Fuming for the past decade about how many millions US-owned Guyana Telephone and Telegraph Company (GT&T) was funneling out the country to the Beverly, Massachusetts headquarters of parent company, Atlantic Tele Network (ATN), the Bharrat Jagdeo administration had vowed to break the utility’s 20-year monopoly on international calls and data transmissions, saying it wanted a normal and level playing field as obtains in other Caribbean trade bloc nations.
But just when, Digicel, GT&T’s Irish-owned, Jamaica-based main competitor was preparing to break champagne bottles and celebrate winning its own international license for calls and data transmissions, parliament dropped the bombshell as government legislators withdrew the bill, alleging last minute developments had stymied efforts to pass the bill.

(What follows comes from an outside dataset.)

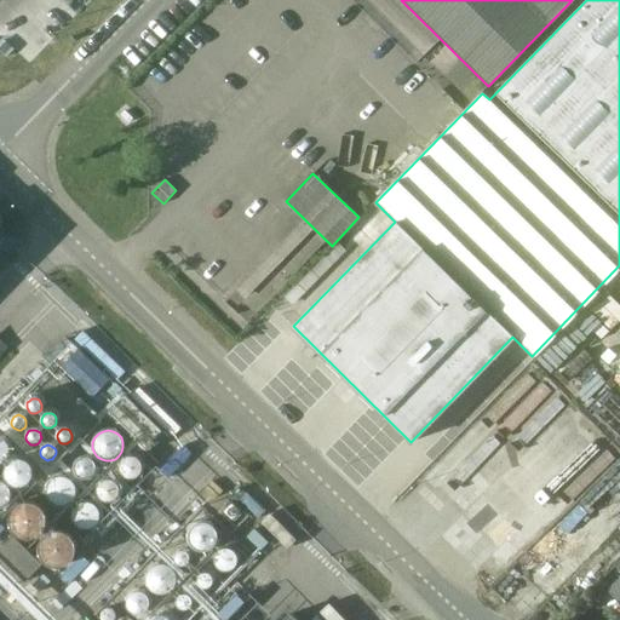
[(80,481),(84,482),(87,481),(91,480),(95,477),(97,474),(97,470),(97,466),(96,463),(93,460),(90,458),(85,458),(81,458),(78,460),(75,463),(74,466),(73,471),(74,475),(76,478),(80,481)]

For Digicel which has invested more than $60M to build out a modern wireless mobile network in the country, including areas near borders with Brazil, Venezuela and Suriname, the development was stunning and management did not hide its open anger at the move by government.
It rushed out a late Thursday night statement quarreling that it was “appalled at yet another aborted attempt at liberalization in Guyana. Government pulled the legislation at the 11th hour. The decision crushes Guyana’s hopes for lower international calling rates within the near future.”
Legislators like National Security Minister Clement Rohee and Presidential Advisor Gail Teixeira said only that last minute contributions from stake holders and other interested parties had forced its hand so nothing will happen until the new parliament meets next year.
Passage would have been easy as opposition legislators continued a boycott of parliament saying they were not in support of government’s decision to bypass the annual recess and to rush through several bills including this one and another dealing with broadcast and freedom of information laws as was the case in recent weeks.
All international calls barring those made through the Internet have to pass through GT&T’s network, carrying up the cost as Digicel has to pay the firm for its service. A break in the monopoly would have seen Digicel getting its own international license.
For its part, GT&T has said that the playing field has already been liberalized and leveled in a practical way as there are dozens of technological routes like Internet calls through Google, Skype and others that have already seriously eroded its revenue base so it was not that upset that the bill was deferred.
GT&T is also gearing up for competition from government itself as it has run a 350-mile cable through the jungle from Brazil to start its own services in direct rivalry to the US owned firm.